Figure 4.

TTK inhibition reduces NF-κB RELA nuclear localization and activity in HNSCC cells. A, Representative immunofluorescence images of RELA localization in UMSCC1 and UMSCC47 cells. Cells were transfected with TTK siRNA or control siRNA for 72 hours, with TNFα (20 ng/mL) added for 30 minutes. DAPI was used as a nuclear counterstain. B, Quantification of percentage nuclear RELA from A. Data represent the percentage nuclear localization of RELA from 15 cells and were analyzed using ImageJ as previously (12). Bars represent means ± SD. C, UMSCC1 and UMSCC47 cells were treated with 20 nmol/L BAY1217389 (B389) for 24 hours. Cells were then analyzed for the percentage of phosphorylated histone H3 (Ser10), a marker of mitosis. D, NF-κB reporter activity after treatment with increasing doses of B389 in UMSCC1^κB cells.
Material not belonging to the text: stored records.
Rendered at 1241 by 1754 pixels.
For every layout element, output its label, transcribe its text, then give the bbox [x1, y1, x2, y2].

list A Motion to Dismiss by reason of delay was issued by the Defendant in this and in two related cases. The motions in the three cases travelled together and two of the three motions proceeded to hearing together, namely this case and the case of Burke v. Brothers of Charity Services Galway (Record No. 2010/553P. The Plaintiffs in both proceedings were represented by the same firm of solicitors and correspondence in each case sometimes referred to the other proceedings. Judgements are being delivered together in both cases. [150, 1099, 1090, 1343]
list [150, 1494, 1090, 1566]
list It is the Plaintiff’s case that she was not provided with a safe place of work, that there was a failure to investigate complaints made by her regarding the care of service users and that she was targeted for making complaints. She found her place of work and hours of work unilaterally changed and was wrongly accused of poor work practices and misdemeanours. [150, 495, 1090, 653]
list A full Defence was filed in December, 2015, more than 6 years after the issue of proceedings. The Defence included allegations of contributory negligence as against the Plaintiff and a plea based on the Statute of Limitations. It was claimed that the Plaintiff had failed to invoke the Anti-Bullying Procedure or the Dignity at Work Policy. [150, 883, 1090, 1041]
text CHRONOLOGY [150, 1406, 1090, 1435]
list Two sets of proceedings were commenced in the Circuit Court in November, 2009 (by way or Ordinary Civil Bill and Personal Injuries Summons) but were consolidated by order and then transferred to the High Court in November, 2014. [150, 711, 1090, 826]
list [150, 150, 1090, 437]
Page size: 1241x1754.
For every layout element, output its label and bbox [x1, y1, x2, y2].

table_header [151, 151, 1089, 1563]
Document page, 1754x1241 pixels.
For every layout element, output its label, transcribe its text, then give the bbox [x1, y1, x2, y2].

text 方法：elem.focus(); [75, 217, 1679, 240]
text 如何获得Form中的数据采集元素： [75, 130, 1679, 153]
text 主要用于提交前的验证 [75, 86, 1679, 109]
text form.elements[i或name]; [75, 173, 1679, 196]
Cells were treated with increasing doses of B389 or vehicle control for 24 hours, with TNFα (20 ng/mL) added for the final 16 hours. E, Representative immunofluorescence images of RELA localization in UMSCC1 and UMSCC47 cells. Cells were treated with B389 (20  nmol/L) or vehicle control for 6 hours, with TNFα (20 ng/mL) added for 30 minutes. DAPI was used as a nuclear counterstain. F, Quantification of percentage nuclear RELA from E. Data represent the percentage nuclear localization of RELA from 15 cells and were analyzed using ImageJ as previously (12). All experiments are representative of at least three biological replicates. NS, not significant; ***, P < 0.001.